(Beginning of Data extract)

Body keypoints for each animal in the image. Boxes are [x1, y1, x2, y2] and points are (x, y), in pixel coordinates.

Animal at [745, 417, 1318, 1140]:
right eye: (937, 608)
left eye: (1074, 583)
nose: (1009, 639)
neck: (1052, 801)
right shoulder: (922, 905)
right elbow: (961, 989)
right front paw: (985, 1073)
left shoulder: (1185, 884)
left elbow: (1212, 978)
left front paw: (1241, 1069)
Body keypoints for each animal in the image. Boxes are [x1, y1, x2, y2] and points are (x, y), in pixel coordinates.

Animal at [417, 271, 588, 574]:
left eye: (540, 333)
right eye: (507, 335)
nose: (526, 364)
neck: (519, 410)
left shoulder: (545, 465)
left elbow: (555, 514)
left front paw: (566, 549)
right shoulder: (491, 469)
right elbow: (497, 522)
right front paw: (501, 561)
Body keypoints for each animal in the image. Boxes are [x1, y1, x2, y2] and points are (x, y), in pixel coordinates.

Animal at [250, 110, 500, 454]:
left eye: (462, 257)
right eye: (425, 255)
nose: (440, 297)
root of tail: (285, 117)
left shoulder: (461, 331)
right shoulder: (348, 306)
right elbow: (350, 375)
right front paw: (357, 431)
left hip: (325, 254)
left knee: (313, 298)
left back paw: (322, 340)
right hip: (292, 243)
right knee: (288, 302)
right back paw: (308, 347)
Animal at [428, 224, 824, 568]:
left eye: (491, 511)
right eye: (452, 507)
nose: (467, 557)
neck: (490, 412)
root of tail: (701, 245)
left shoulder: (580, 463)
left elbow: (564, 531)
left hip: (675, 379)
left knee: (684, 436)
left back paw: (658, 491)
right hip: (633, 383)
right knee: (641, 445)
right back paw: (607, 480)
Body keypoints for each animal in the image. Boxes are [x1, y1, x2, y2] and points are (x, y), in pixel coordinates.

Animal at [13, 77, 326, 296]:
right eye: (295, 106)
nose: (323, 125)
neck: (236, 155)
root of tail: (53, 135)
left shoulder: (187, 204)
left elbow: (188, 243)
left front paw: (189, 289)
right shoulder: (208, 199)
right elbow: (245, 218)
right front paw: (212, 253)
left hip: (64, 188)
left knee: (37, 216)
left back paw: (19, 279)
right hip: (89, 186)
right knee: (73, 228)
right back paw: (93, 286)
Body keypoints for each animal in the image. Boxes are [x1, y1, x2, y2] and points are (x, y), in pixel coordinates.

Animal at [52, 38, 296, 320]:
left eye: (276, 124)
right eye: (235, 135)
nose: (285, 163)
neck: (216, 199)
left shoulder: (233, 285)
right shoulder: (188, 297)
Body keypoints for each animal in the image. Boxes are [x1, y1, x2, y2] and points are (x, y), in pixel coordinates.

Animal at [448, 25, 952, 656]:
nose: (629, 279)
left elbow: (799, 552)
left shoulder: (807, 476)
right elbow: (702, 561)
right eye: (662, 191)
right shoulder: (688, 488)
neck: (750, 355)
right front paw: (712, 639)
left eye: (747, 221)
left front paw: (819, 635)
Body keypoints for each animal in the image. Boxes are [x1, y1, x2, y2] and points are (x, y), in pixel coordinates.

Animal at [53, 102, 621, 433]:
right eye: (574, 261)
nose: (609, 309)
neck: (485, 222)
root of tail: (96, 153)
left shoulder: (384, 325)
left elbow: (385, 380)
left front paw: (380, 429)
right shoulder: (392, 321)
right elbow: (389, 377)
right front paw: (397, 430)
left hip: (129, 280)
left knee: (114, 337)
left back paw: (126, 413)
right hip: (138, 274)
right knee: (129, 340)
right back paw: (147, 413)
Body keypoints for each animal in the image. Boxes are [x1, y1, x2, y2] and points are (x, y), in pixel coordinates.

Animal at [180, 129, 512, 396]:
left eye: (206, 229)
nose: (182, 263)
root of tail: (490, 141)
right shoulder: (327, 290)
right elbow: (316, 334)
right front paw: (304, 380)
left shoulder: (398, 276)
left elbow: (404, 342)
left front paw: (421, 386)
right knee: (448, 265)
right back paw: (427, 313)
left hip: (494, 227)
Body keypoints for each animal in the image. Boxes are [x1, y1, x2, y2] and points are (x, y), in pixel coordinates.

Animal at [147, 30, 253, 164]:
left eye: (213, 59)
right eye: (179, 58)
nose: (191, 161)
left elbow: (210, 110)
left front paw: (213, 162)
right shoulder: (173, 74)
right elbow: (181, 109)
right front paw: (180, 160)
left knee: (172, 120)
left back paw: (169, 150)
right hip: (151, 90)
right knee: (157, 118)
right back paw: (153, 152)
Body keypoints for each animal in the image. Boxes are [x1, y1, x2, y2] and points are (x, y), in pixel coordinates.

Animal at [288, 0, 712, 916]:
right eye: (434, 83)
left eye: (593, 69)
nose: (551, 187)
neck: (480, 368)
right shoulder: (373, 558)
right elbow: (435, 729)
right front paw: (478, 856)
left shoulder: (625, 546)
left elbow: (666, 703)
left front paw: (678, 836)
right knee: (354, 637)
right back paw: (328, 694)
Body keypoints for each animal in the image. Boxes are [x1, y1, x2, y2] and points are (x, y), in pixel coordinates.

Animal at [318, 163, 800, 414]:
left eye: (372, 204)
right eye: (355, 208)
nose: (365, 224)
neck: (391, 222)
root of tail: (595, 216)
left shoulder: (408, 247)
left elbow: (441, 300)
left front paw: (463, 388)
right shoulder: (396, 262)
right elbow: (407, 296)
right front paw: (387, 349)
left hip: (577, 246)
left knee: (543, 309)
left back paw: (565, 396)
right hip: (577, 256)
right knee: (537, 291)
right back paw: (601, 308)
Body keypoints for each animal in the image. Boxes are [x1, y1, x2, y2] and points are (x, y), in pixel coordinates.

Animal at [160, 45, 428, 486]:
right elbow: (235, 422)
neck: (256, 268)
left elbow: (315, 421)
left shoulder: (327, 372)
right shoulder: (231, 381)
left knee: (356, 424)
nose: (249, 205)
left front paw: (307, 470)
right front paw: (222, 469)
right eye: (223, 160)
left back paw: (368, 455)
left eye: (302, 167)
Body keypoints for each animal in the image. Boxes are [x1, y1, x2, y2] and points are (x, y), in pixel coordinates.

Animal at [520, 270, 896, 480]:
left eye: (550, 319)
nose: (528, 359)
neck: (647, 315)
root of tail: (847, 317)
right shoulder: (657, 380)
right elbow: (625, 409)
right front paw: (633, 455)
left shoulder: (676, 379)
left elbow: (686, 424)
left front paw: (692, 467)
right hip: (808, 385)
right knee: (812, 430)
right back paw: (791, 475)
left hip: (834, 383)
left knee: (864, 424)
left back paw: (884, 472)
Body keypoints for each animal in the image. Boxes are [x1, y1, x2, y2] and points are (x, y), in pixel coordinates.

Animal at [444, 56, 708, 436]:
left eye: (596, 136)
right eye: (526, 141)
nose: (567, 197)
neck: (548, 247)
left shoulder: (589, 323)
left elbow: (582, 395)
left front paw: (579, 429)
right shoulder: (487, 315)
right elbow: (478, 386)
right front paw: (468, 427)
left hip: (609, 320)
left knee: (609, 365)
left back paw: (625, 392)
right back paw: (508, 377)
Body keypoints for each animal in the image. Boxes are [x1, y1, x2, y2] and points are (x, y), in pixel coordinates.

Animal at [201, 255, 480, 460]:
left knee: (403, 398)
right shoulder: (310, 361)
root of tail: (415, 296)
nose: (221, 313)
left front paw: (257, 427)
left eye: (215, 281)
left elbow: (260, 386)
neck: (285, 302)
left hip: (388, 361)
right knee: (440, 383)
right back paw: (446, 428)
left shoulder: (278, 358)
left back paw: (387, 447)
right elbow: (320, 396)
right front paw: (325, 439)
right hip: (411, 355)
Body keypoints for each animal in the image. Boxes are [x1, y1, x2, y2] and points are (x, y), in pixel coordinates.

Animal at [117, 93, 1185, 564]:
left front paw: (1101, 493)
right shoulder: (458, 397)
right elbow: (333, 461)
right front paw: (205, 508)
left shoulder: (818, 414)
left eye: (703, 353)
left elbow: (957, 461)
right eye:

(End of Data extract)

#### [Description of the task]
All that is needed is the exact run of lines above from the line containing "right front paw: (397, 430)" through the line containing "right front paw: (180, 160)", both of them included.

#### [Output below]
right front paw: (397, 430)
left hip: (129, 280)
left knee: (114, 337)
left back paw: (126, 413)
right hip: (138, 274)
right knee: (129, 340)
right back paw: (147, 413)
Body keypoints for each animal in the image. Boxes are [x1, y1, x2, y2] and points are (x, y), in pixel coordinates.

Animal at [180, 129, 512, 396]:
left eye: (206, 229)
nose: (182, 263)
root of tail: (490, 141)
right shoulder: (327, 290)
right elbow: (316, 334)
right front paw: (304, 380)
left shoulder: (398, 276)
left elbow: (404, 342)
left front paw: (421, 386)
right knee: (448, 265)
right back paw: (427, 313)
left hip: (494, 227)
Body keypoints for each animal in the image. Boxes are [x1, y1, x2, y2] and points are (x, y), in pixel coordinates.

Animal at [147, 30, 253, 164]:
left eye: (213, 59)
right eye: (179, 58)
nose: (191, 161)
left elbow: (210, 110)
left front paw: (213, 162)
right shoulder: (173, 74)
right elbow: (181, 109)
right front paw: (180, 160)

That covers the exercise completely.